There are practically no regular breaks. Even a short walk to the toilet is a luxury. Due to the tight work targets (40 scans per hour at the counter) it is hard to take any breaks at all. On top of that there are different forms of control and monitoring. Most notorious are the test buys by supervisors. Sometimes members of staff are also asked to undertake such test buys. Another form of control is the search for stolen goods in staff members’ lockers, coats and bags, or even their cars. Video cameras have been installed without telling staff.

The Lidl enterprise
Everyone knows the name Lidl, but the enterprise itself remains largely a stranger. Behind the discount market chain is the Schwarz-group. Information about the group structures or business accounts does not get published. In addition, the Schwarz-group has set up a network of 600 companies.

Nevertheless, one thing is certain: the Schwarz-group and Lidl are successful. The Schwarz group had a turnover of more than €36 billion in 2004, with the trend going upwards. The company is by now the biggest and most successful discount retail chain in Europe. In Germany, where Lidl employs 40,000 workers, only Aldi beats them.

Workers’ councils? No, thanks!
In the stores, the mostly male branch managers conduct a hard regime. Most employees are women – at the tills up to 90%. This is only possible because there are no workers’ representatives in most branches. Workers’ councils only exist in seven of the 2,600 German branches of Lidl. The campaign by the trade union is seeking to change that. However, where employees attempt to set up workers’ councils, the company responds very harshly. In a Munich branch, the organizer of the elections for the committee was sacked because she supposedly offended the acting branch manager. In the southern German town of Calw, Lidl even closed a profitable store because an active workers’ council existed. Now employees and unions are preparing for the workers’ council elections in the Spring. It is not certain whether this will be successful.

To the general public
Ver.di began the campaign at the end of 2004 with the publication called “The Lidl black book”. In it the terms of employment at Lidl are described and the workers themselves get a chance to speak. This caused a wave of responses from Lidl employees and debate in the media. Since then the trade union has tried to engage with the employees by visiting Lidl branches and by supporting staff with the setting up of workers’ councils. In addition, they are organizing so called customer weeks. These entail protest rallies outside the supermarkets, where the customers get informed about the background of the campaign and the terms of employment at Lidl.

Opposition is possible
There are few areas of work where it is more difficult to organize opposition than in the retail business, with many disorganized and temporary employees spread over many sites.
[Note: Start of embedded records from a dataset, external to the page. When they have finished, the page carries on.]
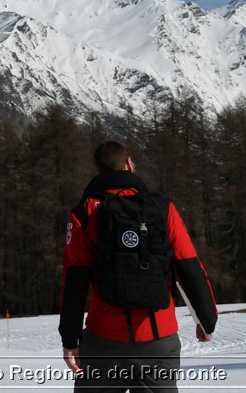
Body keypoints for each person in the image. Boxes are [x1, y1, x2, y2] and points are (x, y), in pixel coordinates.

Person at [59, 141, 218, 393]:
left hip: (104, 341)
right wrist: (207, 320)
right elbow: (190, 266)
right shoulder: (163, 208)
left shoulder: (84, 213)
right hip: (159, 340)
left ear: (98, 170)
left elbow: (74, 281)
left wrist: (69, 339)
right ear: (130, 165)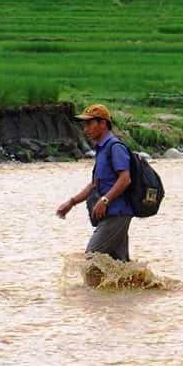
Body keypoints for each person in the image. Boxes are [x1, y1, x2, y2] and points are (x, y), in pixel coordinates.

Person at [56, 104, 134, 271]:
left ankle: (90, 297)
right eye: (85, 124)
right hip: (110, 214)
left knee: (91, 259)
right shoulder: (102, 149)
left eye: (89, 124)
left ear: (103, 124)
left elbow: (125, 179)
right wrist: (71, 202)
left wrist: (105, 200)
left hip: (117, 214)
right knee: (121, 269)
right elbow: (94, 184)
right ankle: (138, 292)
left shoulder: (115, 147)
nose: (85, 129)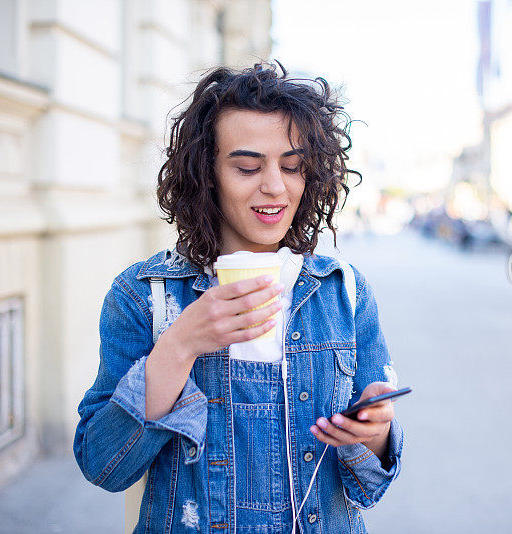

There are seldom more than three permanent employees in one Lidl shop. Most women work part time, which splits the staff further. Because of the longer and longer store opening hours, to which unfortunately the trade union leaders agreed, the women spend more and more evening hours in the stores and it is difficult for them to find the strength for struggle.

Nevertheless, colleagues at other discount markets like Schlecker have shown that it is possible even under these conditions to set up workers’ councils and to organize into the union. Their solidarity with Lidl colleagues is especially important, as they also take part in visiting and organizing.

International day of solidarity
International Women’s Day on 8 March is an important opportunity for wider and, above all, international protest. The international commercial union organisation UNI (Union Network International) plans to organize action at different European supermarkets. An internationalization of the protests would be an important step towards increasing the pressure on the company. It would be especially important to include the Lidl workers from Belgium, Finland or Norway, who are already very well organised, and to raise the prospect of international strike action.